TEL AVIV, Jan 23 (Reuters) – Israeli shipping company Zim agreed a restructuring deal with most of its creditors that will see part of its debt swapped for shares and cut parent company Israel Corp’s stake to less than a third.
Zim, which has been hit hard in recent years by a faltering global economy, said on Thursday the deal would cut its overall liabilities to between $1-$1.5 billion from about $3 billion, with part of its debt being written off.
Creditors would also receive 68 percent of Zim’s equity, which it would seek to list.
In addition to Israel Corp and bondholders, shareholders would include overseas banks and ship owners.
Zim, which is upgrading its fleet to more efficient vessels, said the shareholder structure would enable the company to form strategic collaborations for the first time.
“This is a long-term agreement that will grant the company the financial stability to withstand many challenges and changing market conditions,” Zim Chief Executive Rafi Danieli said in a statement.
Israel Corp, which owns 99.7 percent of Zim, will inject $200 million into Zim’s capital and, on completion of the restructuring, hold 32 percent of the firm and remain its biggest shareholder.

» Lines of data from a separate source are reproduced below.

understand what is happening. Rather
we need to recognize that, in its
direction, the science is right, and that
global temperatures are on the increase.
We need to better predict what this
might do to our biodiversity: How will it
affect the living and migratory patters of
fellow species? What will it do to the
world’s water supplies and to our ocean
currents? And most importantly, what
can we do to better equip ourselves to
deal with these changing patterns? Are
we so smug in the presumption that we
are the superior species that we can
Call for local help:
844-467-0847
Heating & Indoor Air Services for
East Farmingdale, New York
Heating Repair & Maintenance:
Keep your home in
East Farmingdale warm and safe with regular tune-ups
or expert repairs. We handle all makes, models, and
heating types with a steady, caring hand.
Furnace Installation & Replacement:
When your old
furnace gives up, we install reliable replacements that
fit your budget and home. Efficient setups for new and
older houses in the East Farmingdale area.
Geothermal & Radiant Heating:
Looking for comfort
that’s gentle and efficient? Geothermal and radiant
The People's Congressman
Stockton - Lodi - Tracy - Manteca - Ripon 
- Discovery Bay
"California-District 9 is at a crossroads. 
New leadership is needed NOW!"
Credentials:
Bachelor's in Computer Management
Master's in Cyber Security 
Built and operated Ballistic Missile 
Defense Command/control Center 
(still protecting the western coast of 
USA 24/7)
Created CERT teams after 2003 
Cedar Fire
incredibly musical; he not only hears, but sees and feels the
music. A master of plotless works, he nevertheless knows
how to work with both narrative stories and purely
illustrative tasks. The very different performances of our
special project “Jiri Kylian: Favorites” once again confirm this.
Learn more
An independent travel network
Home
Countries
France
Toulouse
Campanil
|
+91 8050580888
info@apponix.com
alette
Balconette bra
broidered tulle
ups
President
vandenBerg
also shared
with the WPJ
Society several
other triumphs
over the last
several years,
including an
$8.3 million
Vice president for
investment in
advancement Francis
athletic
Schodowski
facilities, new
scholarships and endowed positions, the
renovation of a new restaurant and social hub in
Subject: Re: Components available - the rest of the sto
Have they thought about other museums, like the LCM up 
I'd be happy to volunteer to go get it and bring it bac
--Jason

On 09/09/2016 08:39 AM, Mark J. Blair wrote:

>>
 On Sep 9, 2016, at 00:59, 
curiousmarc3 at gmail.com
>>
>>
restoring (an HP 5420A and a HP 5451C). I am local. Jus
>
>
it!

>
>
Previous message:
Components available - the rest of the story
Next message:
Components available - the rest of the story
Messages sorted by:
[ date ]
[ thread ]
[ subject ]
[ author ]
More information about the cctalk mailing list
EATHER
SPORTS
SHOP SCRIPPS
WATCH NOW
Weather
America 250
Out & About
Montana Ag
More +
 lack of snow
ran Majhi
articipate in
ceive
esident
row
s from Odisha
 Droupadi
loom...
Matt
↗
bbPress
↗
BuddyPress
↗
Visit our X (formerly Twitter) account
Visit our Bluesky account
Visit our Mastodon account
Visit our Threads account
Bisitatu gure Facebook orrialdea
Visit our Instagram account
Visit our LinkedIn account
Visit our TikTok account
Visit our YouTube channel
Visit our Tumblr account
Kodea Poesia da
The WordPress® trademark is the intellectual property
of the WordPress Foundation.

Israel Corp shares were 1.2 percent lower in midday trade in Tel Aviv.
Its controlling shareholder is billionaire Idan Ofer, whose family made its fortune in the shipping industry.
One of Israel’s largest conglomerates, Israel Corp was hard hit last year by the closure of Better Place, whose battery charging network had aimed to boost electric car sales. Better Place has lost more than $800 million since 2008.
Israel Corp also controls Israel Chemicals, the world’s sixth-largest potash producer whose profits have fallen on weakness in the potash market, as well as Oil Refineries .
In June, Israel Corp said it was considering splitting into two companies in a bid to attract a broader range of investors.